O significado de sua queda em um planeta em decadência.

Nós vivemos em uma era de opacidade, conforme Rudy Giuliani apontou em uma sala de tribunal recentemente: “Nas regiões daqueles que se queixam, lhes foi negada a oportunidade de ter uma observação desobstruída e de se garantir sua opacidade; disse Giuliani. ‘Eu não tenho certeza do que significa opacidade. Provavelmente significa o que se pode ver certo?”. “Isso significa que você não pode”, disse o juiz americano Matthew Brann. “Big Words, [palavras de difícil entendimento] meritíssimo”.

Big words de fato! E ele não poderia estar mais certo, ele soubesse ou não. Graças em parte, a ele e o presidente que ele representa (Donald Trump) com tanta avidez, mesmo com tintura de cabelo ou rímel escorrendo pelo seu rosto, nos vemos em uma era na qual, para roubar uma frase do diretor sueco Ingmar Bergman, todos vemos como se olhássemos “através de um vidro obscuro”.

Como na campanha eleitoral de 2016, Donald Trump não é a causa, mas o sintoma (e que sintoma!) de um mundo americano desabando. Então, como agora, ele de alguma forma reuniu em si mesmo muitos dos piores impulsos de um país que neste século, se encontrou em guerra não apenas com afegãos, iraquianos, sírios e somalis, mas cada vez mais consigo mesmo, um verdadeiro peso pesado de uma superpotência que já desaba.

Aqui está um pouco do que escrevi em junho de 2016 sobre Donald, um lembrete de que o que está ocorrendo agora, por mais bizarro que seja não estava tão além da imaginação anos atrás.

“Tem sido relativamente fácil pelo menos até Trump chegar ao fascínio atordoante do país (para não falar do resto do planeta) imaginar que vivemos em uma terra pacífica, com a maioria dos seus indicadores familiares ainda em seus tranquilos lugares. Na verdade, no entanto, o mundo americano está se tornando cada vez menos parecido com aquele que ainda reivindicamos como nosso e de que a velha América aparenta cada vez mais ser uma concha oca, a qual vem gestando algo novo e diferente.”

“Afinal, alguém pode realmente duvidar de que a democracia representativa que uma vez existiu foi destruída e está agora em um estado avançado de paralisia ou ainda que os aspectos da infraestrutura do país estejam lentamente se desgastando e se desintegrando e de que pouco está sendo feito com relação a isso? Alguém pode duvidar de que a clássica forma de divisão dos poderes está em crise, desde uma Suprema Corte sem um membro escolhido pelo Congresso a um estado de segurança nacional que zomba da lei e que é cada vez menos controlado e equilibrado e que está cada vez mais acima dos outros poderes”

# # # # #

O que fazer. No texto sobre a decadência americana, qual juiz respondeu a Rudy Giuliani sobre o significado de "opacidade"? Estas linhas não são necessárias.

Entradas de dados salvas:
# # # # #

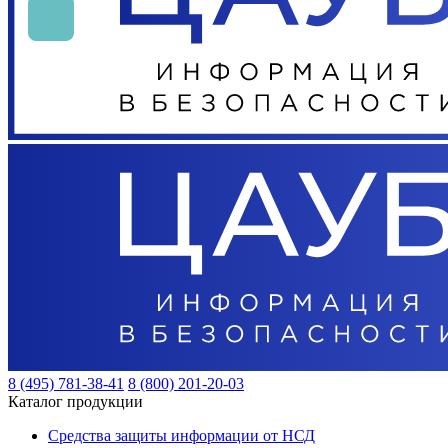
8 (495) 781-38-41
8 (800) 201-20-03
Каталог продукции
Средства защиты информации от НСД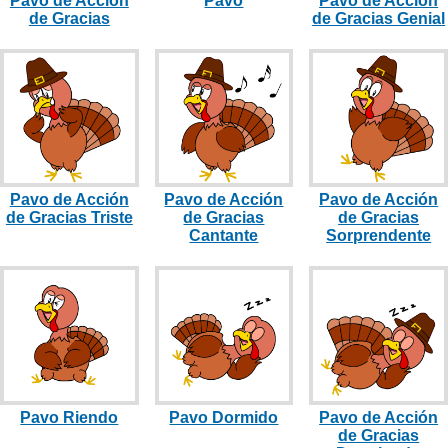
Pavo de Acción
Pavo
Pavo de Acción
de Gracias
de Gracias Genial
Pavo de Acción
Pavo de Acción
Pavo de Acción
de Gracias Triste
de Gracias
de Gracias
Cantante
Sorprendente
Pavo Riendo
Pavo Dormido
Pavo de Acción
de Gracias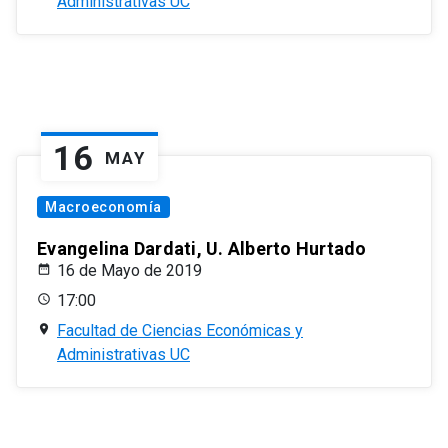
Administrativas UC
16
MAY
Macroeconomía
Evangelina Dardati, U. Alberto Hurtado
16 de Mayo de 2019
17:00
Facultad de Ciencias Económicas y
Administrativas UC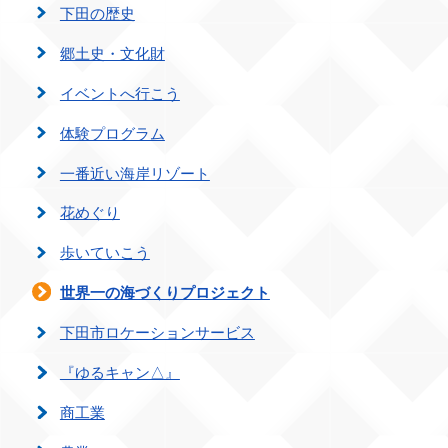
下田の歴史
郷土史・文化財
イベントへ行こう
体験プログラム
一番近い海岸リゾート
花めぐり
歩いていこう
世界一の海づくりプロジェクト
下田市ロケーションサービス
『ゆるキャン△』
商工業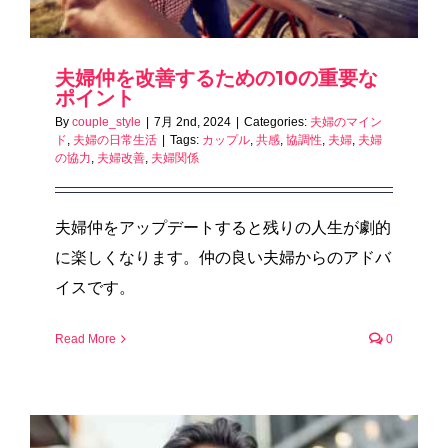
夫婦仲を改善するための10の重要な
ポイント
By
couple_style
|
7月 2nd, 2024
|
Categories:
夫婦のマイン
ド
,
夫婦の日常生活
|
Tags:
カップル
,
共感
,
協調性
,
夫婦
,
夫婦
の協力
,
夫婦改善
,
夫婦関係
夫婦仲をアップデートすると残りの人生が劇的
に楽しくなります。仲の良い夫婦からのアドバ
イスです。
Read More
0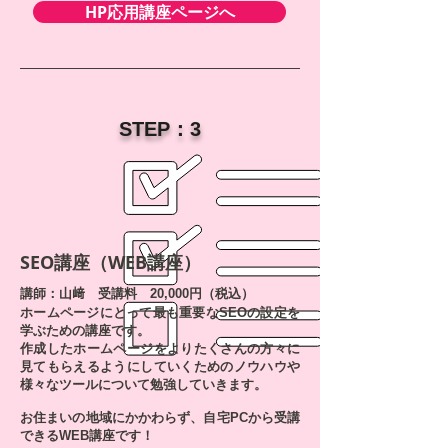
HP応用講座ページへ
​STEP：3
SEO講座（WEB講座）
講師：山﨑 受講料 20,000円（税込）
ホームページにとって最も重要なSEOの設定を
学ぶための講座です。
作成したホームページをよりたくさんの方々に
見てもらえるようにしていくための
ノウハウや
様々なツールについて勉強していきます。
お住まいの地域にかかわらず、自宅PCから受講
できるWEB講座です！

# # # # #

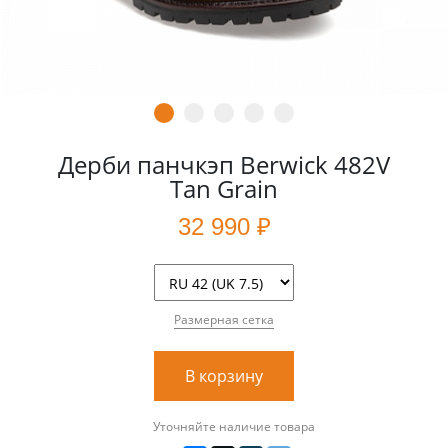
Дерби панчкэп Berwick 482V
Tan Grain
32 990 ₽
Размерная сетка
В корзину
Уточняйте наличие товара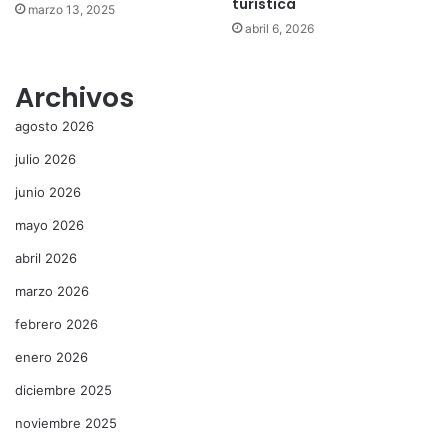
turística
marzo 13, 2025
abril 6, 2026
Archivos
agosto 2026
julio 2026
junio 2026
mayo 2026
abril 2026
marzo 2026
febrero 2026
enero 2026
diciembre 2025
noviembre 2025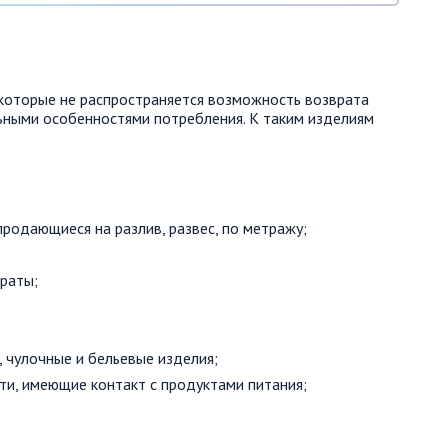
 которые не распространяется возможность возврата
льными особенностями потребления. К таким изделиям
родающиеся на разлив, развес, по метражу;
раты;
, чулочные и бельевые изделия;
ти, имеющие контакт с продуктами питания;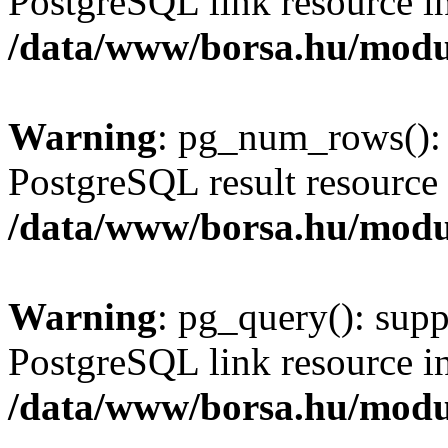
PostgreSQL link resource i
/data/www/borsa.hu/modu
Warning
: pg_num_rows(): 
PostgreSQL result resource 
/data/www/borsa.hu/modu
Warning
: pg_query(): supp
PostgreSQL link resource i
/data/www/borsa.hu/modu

# # # # #

Resposta escrita. O juiz americano Matthew Brann.